Interesting podcast, thanks. They mention near the start that “the conversation has moved to Twitter”, and “the sense of community has gone”. Which is interesting to me, since this is not the most important reason I read blogs. I read blogs for information — a three-year-old post can be just as valuable to me as something posted yesterday, perhaps more so, since often it will have three years’ worth of slowly-accumulated useful comments.
Towards the end they mention the problem of everyone posting about the same thing — this is a big problem with the London foodblogger scene at the moment, particularly since the restaurant PRs have moved in on the scene with their offers of free meals for all (in return for a blog post, of course).
They do point out that the quality of blog content can be just as good or even better than it used to be — in-depth, properly researched, longer form. I think I agree with this in terms of blogging in general, and I think this sort of thing is useful even in the absence of an actively-commenting community. It may even be that the improved quality of content is partly driving the decrease in comments — it can be intimidating to comment on a longer, meatier post, particularly if you only want to address a single point.
However, they also mention that cross-pollination/cross-linking has decreased — this is something I’d really like to see more of, since it’s very helpful for discovering more blogs of interest. If anyone has any suggestions for English-language blogs discussing regional Chinese food in a well-informed way, I would be incredibly grateful. I did look at the food section of John’s China Blog List, and found a few useful individuals post via the links there, but as pointed out in the OP, most of the blogs listed are no longer updated or have even vanished.
I’m mainly looking for sources that I can trust to know what they’re talking about (and are willing to admit when they aren’t sure about something), and people who discuss the history and context of the food, rather than people who just post recipes (in fact, recipes aren’t actually necessary — not all good food is home-cooked). I prefer longer-format posts, and posts that include the Chinese names for things as well as the English ones.

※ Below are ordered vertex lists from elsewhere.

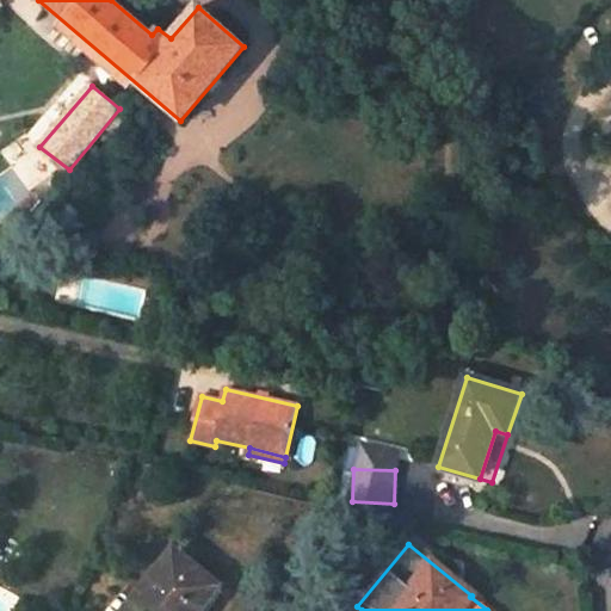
[(190,610),(197,610),(218,586),(178,553),(129,610),(190,610)]
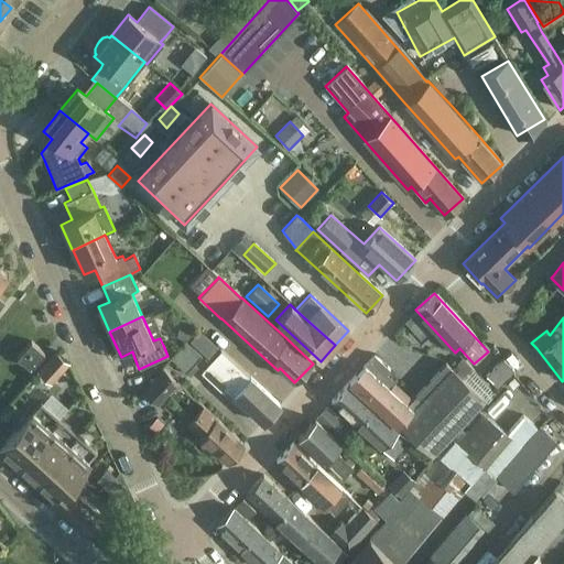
[(198,331),(190,342),(209,359),(218,348),(208,339),(198,331)]
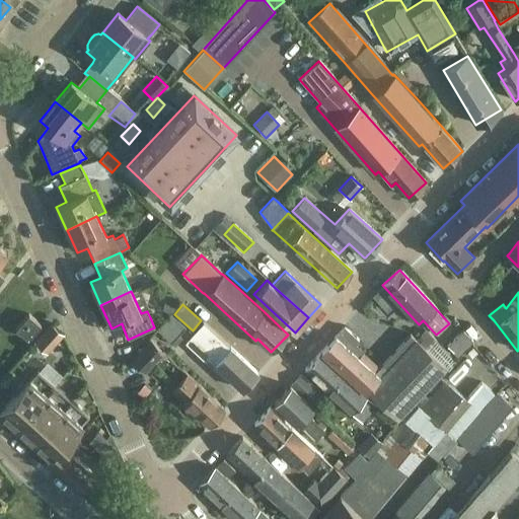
[(27,340),(40,325),(27,314),(14,330),(18,334),(18,332),(27,340)]
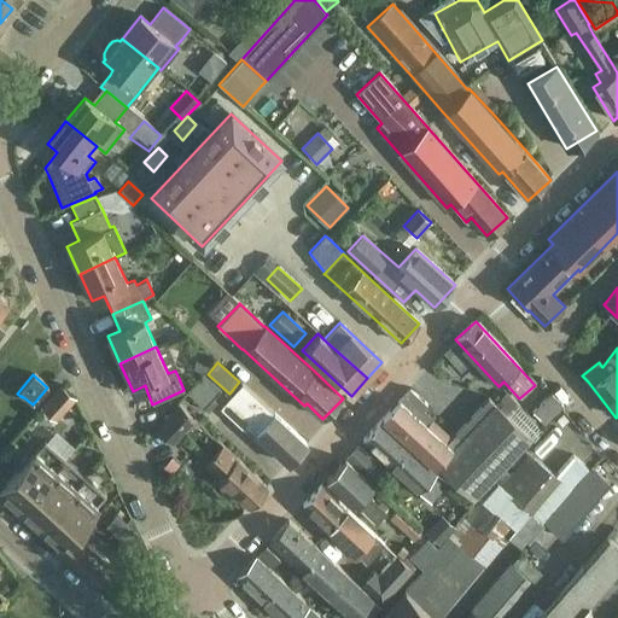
[(208,413),(216,403),(213,398),(221,390),(205,375),(187,395),(208,413)]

I already know of Sunflower’s Food Galore, Appetite For China, Red Cook, Beijing Haochi, Eating Asia, and Rasa Malaysia, and I also follow Fuchsia Dunlop’s blog.
It’s true that I don’t come to Sinosplice every day like I used to (partly because John has been busy and hasn’t been writing every day), but I keep coming whenever I have time because it’s continued over so many years to offer very valuable information and insight. Consistently high quality. Consistently relevant. : )
Thanks very much!
John’s site is my “rock”. It’s the very first “China Blog” I ever read, followed by Dan Washburn. Later the Peking Duck and Imagethief.
I moved to Shanghai on November 28th, 2001 and I think John was here slightly before then and his “headstart” encouraged me that if I tried, I would be able to learn China, and learn Chinese.
Aw, shucks… You’re making me blush! 🙂
The English language China blogs are the written equivilent of listening to some bloke pontificating in a bar about what he knows, but without the benefit of him buying you a beer to listen to him. After a while, it gets tedious, and he starts to look really sad and cheap.
John, interesting observations. I enjoyed the podcast too and analysis afterwards. Perhaps there is TOO much out there but I think what I’ve noticed is that the whole, I LIVE IN CHINA and TEACH ENGLISH so let me OBSERVE and WRITE BACK TO MY FRIENDS type of a blog is gone. I think now you have much more SPECIFIC type blogs. Only the big sites, like yours and the ones they mentioned in the podcast are going to stick around but there are more and more that are specific to a region, province, experience, relationship etc. My China Blog list on my Google Reader is ridiculous…I don’t have time to read all of it… but it’s interesting to see the specificity that some of the sites give us.